İnsanlığın yaşam kültürü değiştikçe mekanlara pencereler ilave edilmeye başlandı. Fakat pencereler küçük olmakla birlikte tahta kepenkli olduğundan veya yağlı, mumlu kağıtlarla kaplandığından uzun bir süre perde yine pencerelerde görülmedi. Geceleri örtülen tahta kepenkler, gündüzleri gün ışığından istifade etmeye engel oluyordu. Böylece gündüzleri açılan pencerelere mahremiyeti korumak için mevsime göre ince ve kalın kumaşlar asılmaya başlandı. Nihayetinde bugün bildiğimiz şekliyle tül ve perde yerini bulmuş oldu.
Cumbalı Pencereden Perdeli Pencereye
Türk mimarisine özgü olan pek çok Osmanlı evi cumbalıydı. Pencere hizasından sokağa doğru çıkıntısı olan bu kafesli bölüm sayesinde gün ışığından azami ölçüde faydalanılmış, mahremiyet de bu özellik sayesinde korunmuş olurdu. Cumbalar sayesinde dışarıdan evin içi görülmezken, içeriden bakan kişi eve kimin geldiğini kontrol edebilirdi. Cumbalar mahremiyeti böylece sağladığı için cumbalı pencerelerin iç tarafına konulan perdeler sadece süs amaçlı kullanılıyordu. El tezgahlarında ince iplikten dokunan bu perdeler pencere kenarlarından yere kadar inen, ince çatma perdeler şeklindeydi.

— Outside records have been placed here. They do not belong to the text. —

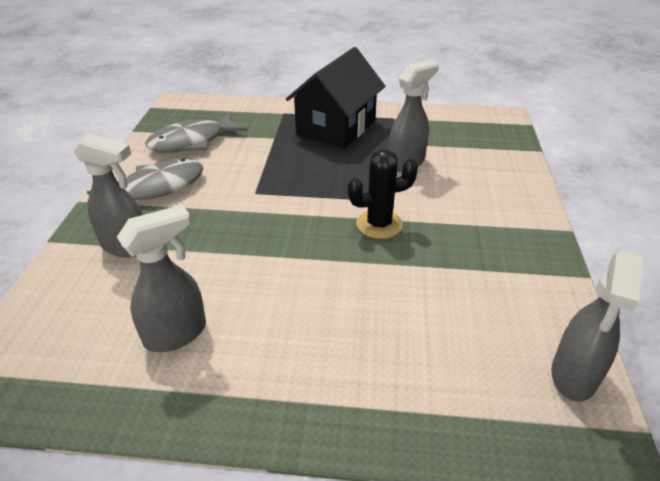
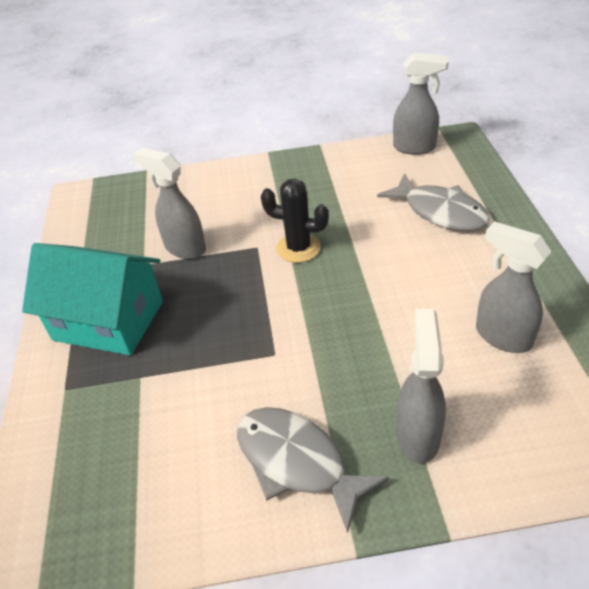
camera: 100 degrees left, 5 degrees up
grey fish [146,113,248,152] -> grey fish moved to [377,173,490,231]
black house [286,47,385,149] -> turquoise house [22,243,163,355]
black cactus [348,149,418,239] -> black cactus turned 45 degrees counterclockwise [261,179,329,263]

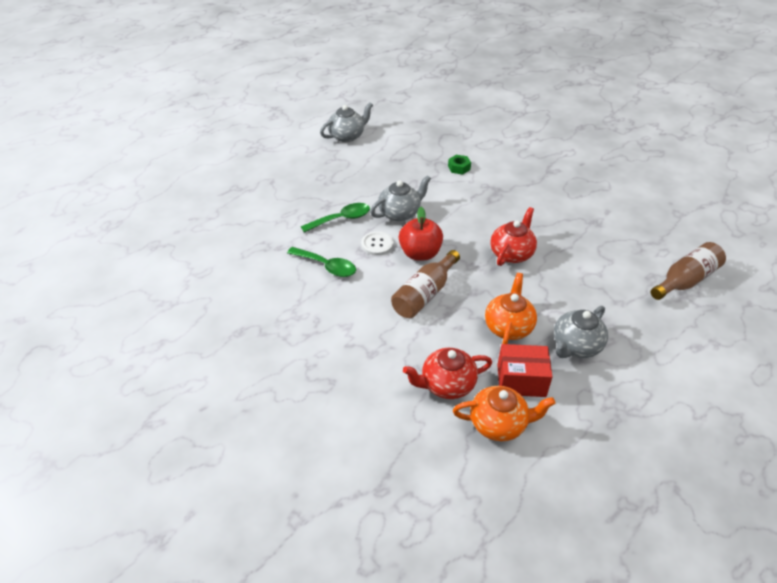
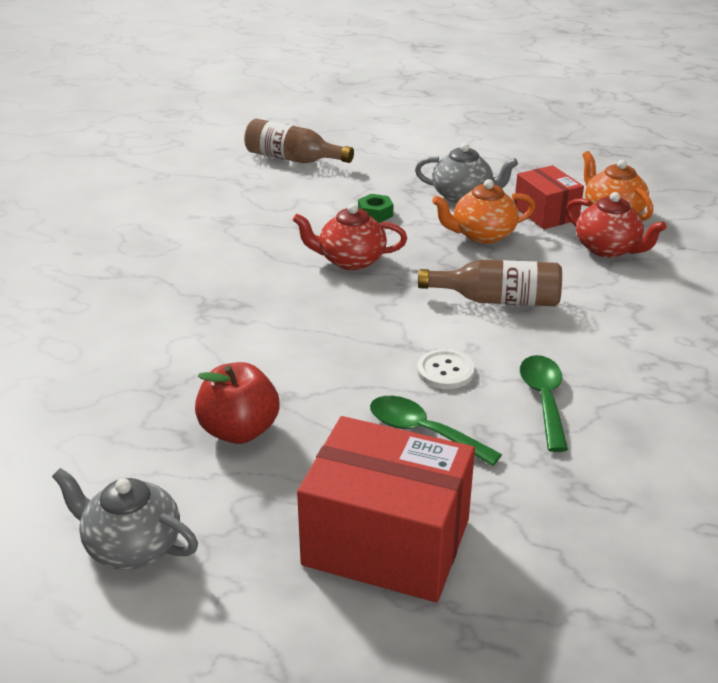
camera: 120 degrees left, 10 degrees down
grey teapot [370,175,431,221] -> none
red apple [399,207,443,261] -> red apple moved to [195,362,279,444]
green nut [448,155,471,175] -> green nut moved to [358,194,393,223]
none -> red box [297,416,475,602]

16. yüzyılda, I. Selim döneminde sarayda dekoratif amaçlı iki kanatlı ve zengin drapelere sahip pencere perdeleri kullanılırken, 17. yüzyılın ikinci yarısından itibaren perdelerde Batı etkileri yoğunluk kazandı. 18. yüzyılın sonlarına doğru ise “Türk rokokosu” ve “empirme” üslupları yaygınlaşmış, 1843’te ipekli kumaş üretmek için Hereke’de bir fabrika kurulmuştur.
Günümüzde tül ve perdeler evlerin vazgeçilmez eşyaları arasındadır. Kir tutmayan perdeden stor perdeye, ip perdeden jaluziye, uzaktan kumandalı perdeye kadar pek çok kategoride üretilen perdeler geçmişten bugüne hayli gelişme gösterdi. Bununla birlikte sanırız kaybettiği tek husus, mahremiyeti koruması ve evin içini gizlemesi amacının ikinci plana atılması oldu. Zira mobilyalarla uyumlu olması, eve cazibe katması yeterli görülür oldu.